Comparison between (IOP–EVP) and ocular transients. Mean intraocular pressure (IOP) in the population is ~16 mm Hg and episcleral venous pressure (EVP) is ~8 mm Hg. The difference between IOP and EVP (IOP–EVP) is thus ~8 mm Hg and represents the baseline hydrostatic pressure gradient driving aqueous flow from the eye. Ocular transients of the cardiac pulse, blinking and eye movements superimpose relatively large cyclic IOP gradients on the underlying baseline IOP–EVP gradient. Ocular transient IOP amplitudes from data reported by Coleman and Trokel (1969).

Fig. 2

(Panel A – Systole) Cardiac source of pulsatile flow. Systole-induced choroidal vasculature expansion (red arrows). Transient IOP increase (large black arrows). Aqueous pulse wave distends the trabecular meshwork (TM) forcing it outward into Schlemm’s canal (SC). One-way channels into SC prevent backflow (small curved arrows). Distention of the TM into SC reduces SC volume. SC pressure increases. Small black arrow denotes aqueous discharge from SC. Aqueous pulse wave then enters the aqueous vein. (Panel A – Diastole) Blood enters the left ventricle (green circle of arrows). Double red arrows indicate absence of a pressure wave in diastole.
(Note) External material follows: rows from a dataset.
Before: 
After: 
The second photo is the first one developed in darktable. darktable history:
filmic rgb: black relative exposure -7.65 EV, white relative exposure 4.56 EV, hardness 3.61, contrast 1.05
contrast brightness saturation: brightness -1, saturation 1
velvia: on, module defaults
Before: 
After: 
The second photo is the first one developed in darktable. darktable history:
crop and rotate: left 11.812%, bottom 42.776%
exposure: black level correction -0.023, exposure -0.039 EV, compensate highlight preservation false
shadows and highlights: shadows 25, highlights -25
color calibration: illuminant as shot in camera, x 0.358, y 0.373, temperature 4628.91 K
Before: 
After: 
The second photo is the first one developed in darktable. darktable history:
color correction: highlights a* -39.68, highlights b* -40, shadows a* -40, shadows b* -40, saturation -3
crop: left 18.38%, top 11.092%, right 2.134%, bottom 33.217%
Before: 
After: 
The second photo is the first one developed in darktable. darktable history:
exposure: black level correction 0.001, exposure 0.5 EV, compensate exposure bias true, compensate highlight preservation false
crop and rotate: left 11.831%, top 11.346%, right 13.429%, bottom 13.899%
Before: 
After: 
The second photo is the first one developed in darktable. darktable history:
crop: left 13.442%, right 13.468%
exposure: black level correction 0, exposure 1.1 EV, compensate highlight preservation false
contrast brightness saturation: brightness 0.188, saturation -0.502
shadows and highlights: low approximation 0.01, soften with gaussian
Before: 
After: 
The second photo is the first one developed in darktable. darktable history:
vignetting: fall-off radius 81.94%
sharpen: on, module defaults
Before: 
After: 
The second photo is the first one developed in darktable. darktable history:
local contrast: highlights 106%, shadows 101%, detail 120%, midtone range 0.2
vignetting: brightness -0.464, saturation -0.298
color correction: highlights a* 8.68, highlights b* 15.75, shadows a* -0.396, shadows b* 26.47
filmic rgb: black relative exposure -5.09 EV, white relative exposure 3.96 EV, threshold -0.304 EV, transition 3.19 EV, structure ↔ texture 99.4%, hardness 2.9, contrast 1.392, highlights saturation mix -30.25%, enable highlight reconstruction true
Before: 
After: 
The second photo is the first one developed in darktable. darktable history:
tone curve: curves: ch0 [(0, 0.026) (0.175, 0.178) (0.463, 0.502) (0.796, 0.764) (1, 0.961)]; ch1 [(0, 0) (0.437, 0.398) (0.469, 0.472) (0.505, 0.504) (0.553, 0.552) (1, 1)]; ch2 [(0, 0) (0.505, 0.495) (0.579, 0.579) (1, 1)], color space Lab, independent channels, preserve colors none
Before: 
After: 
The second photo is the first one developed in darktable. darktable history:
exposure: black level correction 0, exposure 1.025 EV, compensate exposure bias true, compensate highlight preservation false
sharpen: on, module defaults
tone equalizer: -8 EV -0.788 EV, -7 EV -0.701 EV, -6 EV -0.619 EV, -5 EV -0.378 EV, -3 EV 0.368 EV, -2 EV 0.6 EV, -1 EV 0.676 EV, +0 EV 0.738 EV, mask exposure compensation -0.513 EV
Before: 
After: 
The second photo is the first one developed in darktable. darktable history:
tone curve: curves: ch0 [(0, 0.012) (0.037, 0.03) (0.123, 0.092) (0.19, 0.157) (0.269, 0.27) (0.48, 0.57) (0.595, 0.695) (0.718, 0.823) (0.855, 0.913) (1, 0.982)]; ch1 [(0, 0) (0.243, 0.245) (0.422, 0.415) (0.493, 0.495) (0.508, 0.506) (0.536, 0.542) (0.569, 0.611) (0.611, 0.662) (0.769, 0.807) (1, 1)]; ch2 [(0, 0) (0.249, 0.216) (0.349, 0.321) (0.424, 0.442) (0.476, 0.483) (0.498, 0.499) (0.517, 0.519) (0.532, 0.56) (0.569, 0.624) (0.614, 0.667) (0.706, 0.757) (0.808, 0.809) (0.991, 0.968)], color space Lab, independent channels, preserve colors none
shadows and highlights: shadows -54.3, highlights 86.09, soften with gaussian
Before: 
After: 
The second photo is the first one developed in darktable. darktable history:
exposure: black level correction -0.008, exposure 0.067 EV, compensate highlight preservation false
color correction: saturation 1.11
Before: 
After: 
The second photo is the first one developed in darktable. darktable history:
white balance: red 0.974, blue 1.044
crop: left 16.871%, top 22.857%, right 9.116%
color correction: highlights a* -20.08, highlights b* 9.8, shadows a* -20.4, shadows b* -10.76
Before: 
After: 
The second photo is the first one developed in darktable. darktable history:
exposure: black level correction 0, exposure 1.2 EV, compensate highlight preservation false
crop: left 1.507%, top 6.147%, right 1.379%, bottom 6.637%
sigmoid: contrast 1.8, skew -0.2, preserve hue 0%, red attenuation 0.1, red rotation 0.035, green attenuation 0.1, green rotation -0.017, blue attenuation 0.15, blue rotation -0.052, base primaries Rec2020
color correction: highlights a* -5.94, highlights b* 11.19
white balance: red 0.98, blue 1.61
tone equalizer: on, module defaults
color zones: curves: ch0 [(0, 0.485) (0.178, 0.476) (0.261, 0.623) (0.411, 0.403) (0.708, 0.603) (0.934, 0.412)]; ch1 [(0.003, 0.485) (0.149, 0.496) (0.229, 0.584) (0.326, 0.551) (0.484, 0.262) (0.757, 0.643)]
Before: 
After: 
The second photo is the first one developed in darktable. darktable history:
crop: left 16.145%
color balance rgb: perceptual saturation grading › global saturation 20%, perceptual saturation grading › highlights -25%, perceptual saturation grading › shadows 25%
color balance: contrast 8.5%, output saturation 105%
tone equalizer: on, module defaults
TM moves inward during diastole (green arrows). Aqueous enters SC (large blue arrow). (Panel B) During diastole episcleral venous pressure (EVP) is slightly higher than aqueous vein pressure (AVP), resulting in a relative EVP ↑). The EVP ↑ causes episcleral vein blood to move toward (B 1) or into (B 2–5) the aqueous mixing vein. The next systole causes a transient AVP ↑. The oscillations result in pulsatile flow manifestations in the aqueous veins. The AVP ↑ causes transient movement of a standing aqueous wave into a tributary episcleral vein (B 1), transient elimination of a lamina of blood (B 2), a bolus of blood swept into the increased aqueous stream (B 3), an oscillating increase in diameter of the aqueous component of a persistent laminar (B 4) or trilaminar (B 5) aqueous flow wave. Panel A is adapted from data of Phillips et al. (1992). Panel B adapted from observations of De Vries (1947) and Ascher (1961). (With kind permission from Springer: The Glaucoma Book, Aqueous Veins and Open Angle Glaucoma, 2010, pg. 68, Johnstone et al., Fig. 7.4.). (For interpretation of the references to color in this figure legend, the reader is referred to the web version of this article.)

Fig. 3

Distribution of visible aqueous veins. Two to three aqueous veins are typically visible in an eye although there may be a maximum of four to six. Distribution is highly assymetric with the majority of visible aqueous veins at or below the horizontal midline, the greatest number being present in the nasal quadrant. Derived from data of De Vries (1947).

Fig. 4

Evidence of Schlemm’s canal origin of pulsatile flow summarized in Ascher’s treatise (Ascher, 1961). Episcleral vein (ESV).

Fig. 5

Illustration of characteristic pulsatile flow changes caused by increasing IOP or addition of medications. Still frames and illustrations derived from video images of 59-year-old male. Increase in intraocular pressure (IOP) followed a water-drinking test but typifies pulsatile flow increase from other causes such as medications. (Panel A) Baseline IOP, velocity (V) is low and aqueous pulse wave travel (D) with each stroke is small. A standing transverse interface of aqueous and blood oscillates resulting in systolic discharge of aqueous into a small venous tributary (ST). (Panel B) An increased distance of travel of the oscillatory aqueous fluid wave. (Panel C) Increased velocity and travel of the aqueous fluid wave. At each systole a lamina of clear aqueous discharges into an episcleral vein. (Panel D) Velocity and travel of the fluid wave increase further. Continuous oscillating laminar flow is present in a more distal episcleral vein. Two hours after drinking water, IOP was again 10 mm Hg and stroke volume returned to appearance seen in Panel A. (With kind permission from Springer: The Glaucoma Book, Aqueous Veins and Open Angle Glaucoma, 2010, pg. 67, Johnstone et al., Fig. 7.2.)